__Listed entries__:
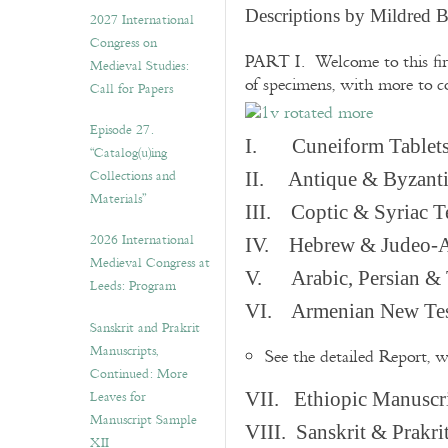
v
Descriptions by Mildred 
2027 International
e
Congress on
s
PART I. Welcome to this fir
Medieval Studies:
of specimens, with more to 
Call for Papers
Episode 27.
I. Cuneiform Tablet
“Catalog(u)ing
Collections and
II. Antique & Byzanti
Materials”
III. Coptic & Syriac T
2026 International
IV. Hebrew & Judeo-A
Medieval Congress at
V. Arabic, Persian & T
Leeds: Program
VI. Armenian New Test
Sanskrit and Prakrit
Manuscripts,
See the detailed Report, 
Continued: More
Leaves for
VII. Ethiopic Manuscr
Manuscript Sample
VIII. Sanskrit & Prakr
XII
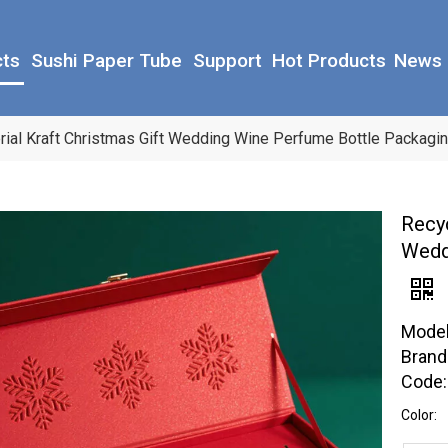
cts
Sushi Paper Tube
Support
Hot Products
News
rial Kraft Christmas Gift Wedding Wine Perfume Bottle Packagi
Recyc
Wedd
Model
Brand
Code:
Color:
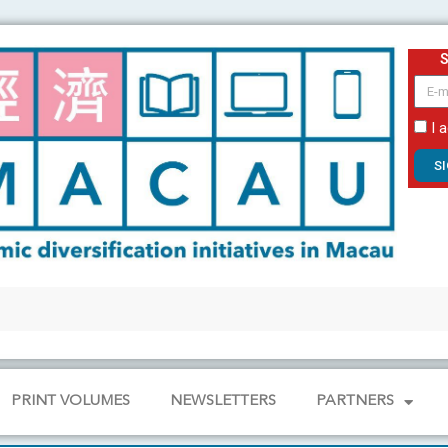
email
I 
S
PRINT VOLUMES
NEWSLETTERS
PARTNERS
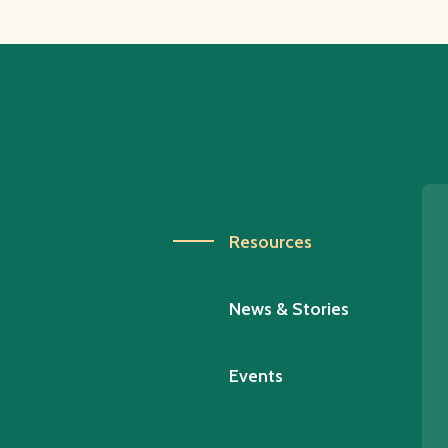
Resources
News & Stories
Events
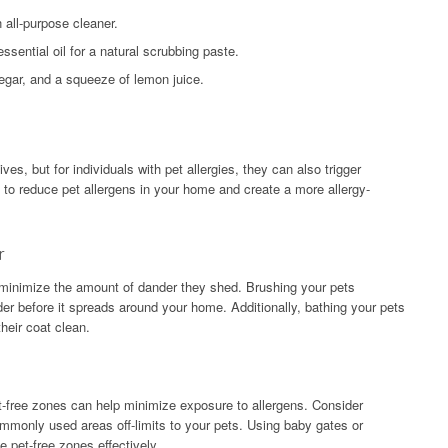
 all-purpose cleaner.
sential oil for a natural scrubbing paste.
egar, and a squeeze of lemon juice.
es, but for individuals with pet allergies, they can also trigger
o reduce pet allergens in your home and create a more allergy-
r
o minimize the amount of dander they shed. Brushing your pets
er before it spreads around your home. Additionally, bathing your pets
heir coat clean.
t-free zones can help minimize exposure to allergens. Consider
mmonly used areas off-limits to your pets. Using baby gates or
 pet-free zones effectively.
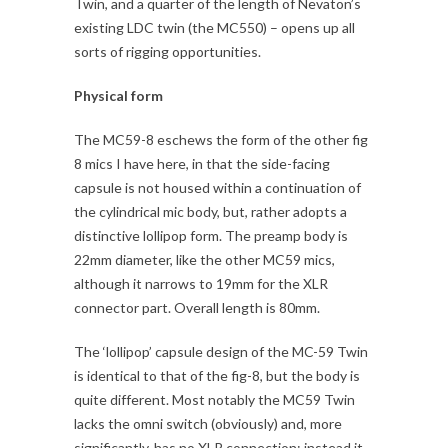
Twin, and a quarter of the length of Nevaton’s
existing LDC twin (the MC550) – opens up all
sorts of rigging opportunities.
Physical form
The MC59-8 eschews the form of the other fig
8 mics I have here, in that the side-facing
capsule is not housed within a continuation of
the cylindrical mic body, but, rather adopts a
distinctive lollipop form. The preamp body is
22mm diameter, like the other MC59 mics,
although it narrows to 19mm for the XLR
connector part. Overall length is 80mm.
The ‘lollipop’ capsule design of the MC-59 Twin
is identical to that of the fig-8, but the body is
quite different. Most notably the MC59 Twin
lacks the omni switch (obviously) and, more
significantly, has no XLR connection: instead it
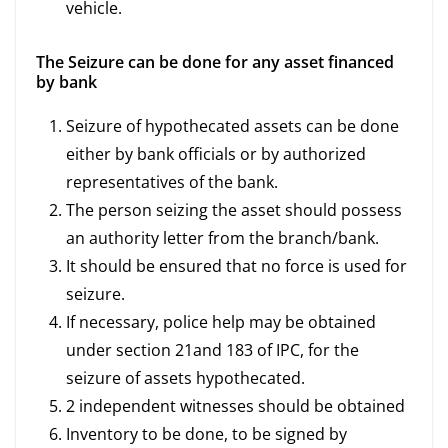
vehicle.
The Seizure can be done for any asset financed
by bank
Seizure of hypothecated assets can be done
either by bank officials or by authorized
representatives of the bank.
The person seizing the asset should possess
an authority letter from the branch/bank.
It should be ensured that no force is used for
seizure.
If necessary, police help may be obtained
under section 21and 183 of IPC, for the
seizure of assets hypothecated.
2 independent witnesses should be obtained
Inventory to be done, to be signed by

__Problem__:
Pick out each line in the items above that contains the word "should", and copy those lines.

__Solution to this problem__:
The person seizing the asset should possess
It should be ensured that no force is used for
2 independent witnesses should be obtained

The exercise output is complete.